The present invention relates generally to junction field-effect transistor (JFET) devices and more particularly to a method for fabricating JFET devices and the devices produced by the method.
The junction field-effect transistor, also referred to as the unipolar transistor, is known in the art. Such a device was first proposed by William Shockley in an article entitled "A Unipolar Field Effect Transistor" published in the Proceedings of the IRE 40, p. 1365 (1952). The first experimental demonstration of the JFET was reported by G. C. Dacey and I. M. Ross in an article entitled "Field Effect Transistor" published in the Bell System Technical Journal 34, p. 1149 (1955). Today the JFET is in widespread use, particularly as discrete devices for high power applications.
Electrical current in a JFET is transported entirely by majority carriers of a single polarity (i.e., electrons or holes). Hence the JFET is also known as the unipolar transistor. Current flow through the JFET is largely controlled by varying the width of a depletion layer associated with a P-N junction formed between a gate zone and a conducting channel of the device, the cross-sectional area of the conducting channel being altered by the variation in the width of the depletion layer.
In recent times, JFETs are most commonly fabricated using planar silicon technology.

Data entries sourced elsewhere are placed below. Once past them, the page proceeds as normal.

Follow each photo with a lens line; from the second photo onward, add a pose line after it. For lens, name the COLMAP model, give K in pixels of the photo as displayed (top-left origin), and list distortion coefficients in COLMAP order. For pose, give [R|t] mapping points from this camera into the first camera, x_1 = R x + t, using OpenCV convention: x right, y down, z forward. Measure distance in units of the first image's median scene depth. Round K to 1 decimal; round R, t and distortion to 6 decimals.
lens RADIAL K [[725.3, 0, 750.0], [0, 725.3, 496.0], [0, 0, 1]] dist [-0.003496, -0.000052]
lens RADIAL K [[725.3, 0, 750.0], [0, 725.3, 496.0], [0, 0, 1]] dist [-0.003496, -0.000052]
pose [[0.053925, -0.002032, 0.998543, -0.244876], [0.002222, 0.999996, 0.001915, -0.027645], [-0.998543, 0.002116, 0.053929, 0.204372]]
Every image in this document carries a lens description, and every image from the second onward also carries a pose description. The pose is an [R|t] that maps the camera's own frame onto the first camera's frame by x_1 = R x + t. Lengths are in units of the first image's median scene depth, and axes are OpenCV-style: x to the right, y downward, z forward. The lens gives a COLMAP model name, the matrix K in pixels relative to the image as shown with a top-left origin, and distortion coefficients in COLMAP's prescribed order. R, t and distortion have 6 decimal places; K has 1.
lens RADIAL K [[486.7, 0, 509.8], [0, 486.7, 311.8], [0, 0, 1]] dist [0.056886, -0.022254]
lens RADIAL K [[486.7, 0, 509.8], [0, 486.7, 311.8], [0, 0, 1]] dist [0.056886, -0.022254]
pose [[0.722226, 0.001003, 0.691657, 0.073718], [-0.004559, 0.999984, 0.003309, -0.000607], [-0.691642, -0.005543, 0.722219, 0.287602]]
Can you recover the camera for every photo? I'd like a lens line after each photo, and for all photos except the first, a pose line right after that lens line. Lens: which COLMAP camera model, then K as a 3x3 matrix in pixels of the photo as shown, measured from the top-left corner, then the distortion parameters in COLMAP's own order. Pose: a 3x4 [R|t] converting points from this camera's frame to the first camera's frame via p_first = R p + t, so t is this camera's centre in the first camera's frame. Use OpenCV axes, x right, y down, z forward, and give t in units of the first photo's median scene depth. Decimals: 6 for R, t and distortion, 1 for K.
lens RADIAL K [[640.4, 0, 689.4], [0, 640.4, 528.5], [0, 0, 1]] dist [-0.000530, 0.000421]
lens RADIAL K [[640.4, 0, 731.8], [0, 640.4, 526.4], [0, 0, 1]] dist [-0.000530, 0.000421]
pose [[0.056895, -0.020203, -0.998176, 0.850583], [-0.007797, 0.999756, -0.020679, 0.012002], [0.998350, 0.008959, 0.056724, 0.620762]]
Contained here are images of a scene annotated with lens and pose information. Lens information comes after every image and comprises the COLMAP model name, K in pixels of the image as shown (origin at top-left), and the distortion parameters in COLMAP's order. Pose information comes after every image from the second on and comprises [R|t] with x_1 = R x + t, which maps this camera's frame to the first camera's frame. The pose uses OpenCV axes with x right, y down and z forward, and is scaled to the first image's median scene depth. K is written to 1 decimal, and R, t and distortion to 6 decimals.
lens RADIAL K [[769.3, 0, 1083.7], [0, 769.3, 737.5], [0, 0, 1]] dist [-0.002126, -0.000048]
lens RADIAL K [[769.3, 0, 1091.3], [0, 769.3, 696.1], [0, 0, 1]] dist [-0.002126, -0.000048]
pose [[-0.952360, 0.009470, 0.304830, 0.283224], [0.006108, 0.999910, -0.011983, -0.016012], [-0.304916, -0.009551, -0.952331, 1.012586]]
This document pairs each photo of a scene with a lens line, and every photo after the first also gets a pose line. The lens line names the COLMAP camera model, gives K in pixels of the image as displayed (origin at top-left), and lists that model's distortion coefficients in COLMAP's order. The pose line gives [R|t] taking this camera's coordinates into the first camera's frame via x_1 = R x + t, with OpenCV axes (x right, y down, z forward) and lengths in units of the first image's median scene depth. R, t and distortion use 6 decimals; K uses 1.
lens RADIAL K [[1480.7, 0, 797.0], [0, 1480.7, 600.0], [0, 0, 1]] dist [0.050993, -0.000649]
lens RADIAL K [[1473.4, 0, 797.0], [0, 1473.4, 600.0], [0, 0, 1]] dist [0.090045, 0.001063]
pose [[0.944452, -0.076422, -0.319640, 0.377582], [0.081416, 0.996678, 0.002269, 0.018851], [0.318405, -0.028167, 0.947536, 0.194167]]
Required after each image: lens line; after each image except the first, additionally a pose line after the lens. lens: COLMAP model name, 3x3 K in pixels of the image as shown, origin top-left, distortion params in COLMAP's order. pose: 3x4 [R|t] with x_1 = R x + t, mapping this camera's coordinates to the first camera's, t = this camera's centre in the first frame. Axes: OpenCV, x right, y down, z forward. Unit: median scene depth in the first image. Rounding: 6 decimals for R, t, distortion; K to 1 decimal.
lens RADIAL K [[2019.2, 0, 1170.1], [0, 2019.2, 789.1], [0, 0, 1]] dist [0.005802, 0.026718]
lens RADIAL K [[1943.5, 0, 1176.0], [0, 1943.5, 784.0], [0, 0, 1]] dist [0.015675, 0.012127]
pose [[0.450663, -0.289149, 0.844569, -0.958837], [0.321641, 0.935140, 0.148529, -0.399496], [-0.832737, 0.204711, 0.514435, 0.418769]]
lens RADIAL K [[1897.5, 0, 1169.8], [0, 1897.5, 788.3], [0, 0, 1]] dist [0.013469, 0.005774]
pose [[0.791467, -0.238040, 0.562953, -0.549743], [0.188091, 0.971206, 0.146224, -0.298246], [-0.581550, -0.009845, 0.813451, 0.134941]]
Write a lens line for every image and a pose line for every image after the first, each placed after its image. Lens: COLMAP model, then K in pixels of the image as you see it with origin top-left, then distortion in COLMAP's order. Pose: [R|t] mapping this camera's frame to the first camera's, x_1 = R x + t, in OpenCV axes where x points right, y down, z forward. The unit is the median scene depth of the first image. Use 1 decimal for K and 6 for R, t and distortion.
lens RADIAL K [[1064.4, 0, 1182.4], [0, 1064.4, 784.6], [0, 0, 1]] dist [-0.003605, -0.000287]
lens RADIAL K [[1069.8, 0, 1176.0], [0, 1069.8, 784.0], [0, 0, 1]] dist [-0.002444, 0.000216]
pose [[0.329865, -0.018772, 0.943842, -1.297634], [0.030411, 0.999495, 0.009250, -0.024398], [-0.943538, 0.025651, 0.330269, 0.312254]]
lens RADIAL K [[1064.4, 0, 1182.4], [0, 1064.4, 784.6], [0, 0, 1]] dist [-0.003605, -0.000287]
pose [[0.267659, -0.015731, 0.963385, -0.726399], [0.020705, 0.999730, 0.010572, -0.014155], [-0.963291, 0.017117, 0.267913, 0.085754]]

A typical JFET structure 10 fabricated with such technology is illustrated in FIG. 1. Referring now to FIG. 1, a relatively low impurity concentration N-type silicon layer 1 is epitaxially grown on a relatively high impurity concentration P-type (P+) silicon substrate 2. A relatively high impurity concentration P-type gate zone 3 is then formed by a masked diffusion of P-type impurities from the exposed surface 13 of the epitaxial layer 1. The gate zone is interposed between a source region 4 and a drain region 5 of the N-type layer 1. Finally, gate, source and drain contacts are formed by means of strip-like metallic layers 6, 7 and 8 deposited on the surfaces of the gate zone 3, the source region 4 and the drain region 5, respectively. In order to insure good electrical contact to the relatively low impurity concentration source and drain regions it is generally necessary to increase the surface impurity concentration of those regions by an additional masked diffusion of N-type impurities into the top surface beneath the source and drain contacts 7 and 8. Such a contact diffusion step is not illustrated in FIG. 1.
When appropriate bias voltages are applied to the gate, source and drain contacts, 6, 7 and 8 and to the substrate 2, current flows from the source region 4 to the drain region 5 through an N-type region 9 bounded by the depletion layers 11 and 12 of the P-N junctions between the gate zone 3 and the N-type region 9 and between the substrate 2 and the N-type region 9, respectively. The portion of the N-type region 9 between the depletion layers 11 and 12 is commonly referred to as the channel of the device. The resistance of the channel is proportional to its length L and inversely proportional to its width W and its thickness. The thickness of the channel may be expressed as the thickness d of the N-type region 9 less the widths w.sub.1 and w.sub.2 of the depletion layers 11 and 12, respectively. Therefore, the channel resistance of the device may be varied by altering the depletion layer widths w.sub.1 and w.sub.2 through appropriate changes in the voltages applied to the device, and the minimum channel resistance of the JFET is proportional to the channel width W and the gate zone-to-substrate distance d and inversely proportional to the channel length L.
Certain applications for the JFET require that the device be capable of carrying relatively high currents. For such applications it is necessary to fabricate the JFET to have a relatively low minimum channel resistance. In fabricating JFET devices for high current applications, conventional methods of fabrications which use an epitaxial layer have the problem in that owing to the impracticality of growing thick epitaxial layers, the devices fabricated by such methods generally have a relatively small gate zone-to-substrate distance d. Consequently, in order to fabricate a JFET having a low minimum channel resistance using conventional methods, it is necessary to provide the device with a relatively large channel width W. In so doing, the lateral dimensions of the JFET device must be made relatively large, and the number of devices that can be formed on a substrate wafer is accordingly reduced. For that reason, high current JFETS are costly to manufacture using conventional fabrication methods.
In this regard it is also noted that in the JFET device fabricated by conventional methods, most of the device structure in the vertical direction is inactive, since the active device regions, i.e., gate zone 3, the source and drain regions 4 and 5 and the channel, are all confined to the epitaxial layer 1 which has a thickness t many times smaller than the thickness T of the substrate 2.
Therefore, a need clearly exists for a method for fabricating high current JFET devices which are more compact and less costly to manufacture. Furthermore, a need exists for a fabrication method which provides a JFET structure in which the active device regions extend through substantially the entire thickness of the substrate.